++++ Provided records ++++

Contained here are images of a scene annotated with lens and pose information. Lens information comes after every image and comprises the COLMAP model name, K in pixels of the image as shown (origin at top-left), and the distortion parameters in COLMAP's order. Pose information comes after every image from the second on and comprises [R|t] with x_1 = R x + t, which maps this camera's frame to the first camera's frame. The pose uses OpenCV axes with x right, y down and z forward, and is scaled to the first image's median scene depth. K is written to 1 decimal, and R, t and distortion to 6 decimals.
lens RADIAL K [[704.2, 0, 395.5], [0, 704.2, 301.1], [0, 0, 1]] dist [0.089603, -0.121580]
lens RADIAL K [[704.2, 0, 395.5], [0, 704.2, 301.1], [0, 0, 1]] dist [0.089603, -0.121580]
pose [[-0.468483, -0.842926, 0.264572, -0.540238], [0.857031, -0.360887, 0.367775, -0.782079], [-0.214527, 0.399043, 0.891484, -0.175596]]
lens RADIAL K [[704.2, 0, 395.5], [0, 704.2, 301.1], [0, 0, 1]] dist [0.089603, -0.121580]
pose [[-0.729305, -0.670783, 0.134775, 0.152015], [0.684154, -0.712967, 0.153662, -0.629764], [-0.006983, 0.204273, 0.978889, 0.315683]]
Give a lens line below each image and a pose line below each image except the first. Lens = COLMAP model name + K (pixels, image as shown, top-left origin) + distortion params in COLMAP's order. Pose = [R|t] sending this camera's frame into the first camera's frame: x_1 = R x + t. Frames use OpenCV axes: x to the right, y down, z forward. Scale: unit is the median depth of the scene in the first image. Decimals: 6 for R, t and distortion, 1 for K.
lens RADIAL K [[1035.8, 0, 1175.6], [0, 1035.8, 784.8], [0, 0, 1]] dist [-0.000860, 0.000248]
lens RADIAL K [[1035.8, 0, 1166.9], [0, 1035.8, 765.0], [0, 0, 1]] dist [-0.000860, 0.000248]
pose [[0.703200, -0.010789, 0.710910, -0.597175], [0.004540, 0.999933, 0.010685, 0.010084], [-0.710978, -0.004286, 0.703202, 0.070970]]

++++

● **Task requirements**: The required output is the full set of entries, reproduced verbatim.

● **Solution for this task**:
Contained here are images of a scene annotated with lens and pose information. Lens information comes after every image and comprises the COLMAP model name, K in pixels of the image as shown (origin at top-left), and the distortion parameters in COLMAP's order. Pose information comes after every image from the second on and comprises [R|t] with x_1 = R x + t, which maps this camera's frame to the first camera's frame. The pose uses OpenCV axes with x right, y down and z forward, and is scaled to the first image's median scene depth. K is written to 1 decimal, and R, t and distortion to 6 decimals.
lens RADIAL K [[704.2, 0, 395.5], [0, 704.2, 301.1], [0, 0, 1]] dist [0.089603, -0.121580]
lens RADIAL K [[704.2, 0, 395.5], [0, 704.2, 301.1], [0, 0, 1]] dist [0.089603, -0.121580]
pose [[-0.468483, -0.842926, 0.264572, -0.540238], [0.857031, -0.360887, 0.367775, -0.782079], [-0.214527, 0.399043, 0.891484, -0.175596]]
lens RADIAL K [[704.2, 0, 395.5], [0, 704.2, 301.1], [0, 0, 1]] dist [0.089603, -0.121580]
pose [[-0.729305, -0.670783, 0.134775, 0.152015], [0.684154, -0.712967, 0.153662, -0.629764], [-0.006983, 0.204273, 0.978889, 0.315683]]
Give a lens line below each image and a pose line below each image except the first. Lens = COLMAP model name + K (pixels, image as shown, top-left origin) + distortion params in COLMAP's order. Pose = [R|t] sending this camera's frame into the first camera's frame: x_1 = R x + t. Frames use OpenCV axes: x to the right, y down, z forward. Scale: unit is the median depth of the scene in the first image. Decimals: 6 for R, t and distortion, 1 for K.
lens RADIAL K [[1035.8, 0, 1175.6], [0, 1035.8, 784.8], [0, 0, 1]] dist [-0.000860, 0.000248]
lens RADIAL K [[1035.8, 0, 1166.9], [0, 1035.8, 765.0], [0, 0, 1]] dist [-0.000860, 0.000248]
pose [[0.703200, -0.010789, 0.710910, -0.597175], [0.004540, 0.999933, 0.010685, 0.010084], [-0.710978, -0.004286, 0.703202, 0.070970]]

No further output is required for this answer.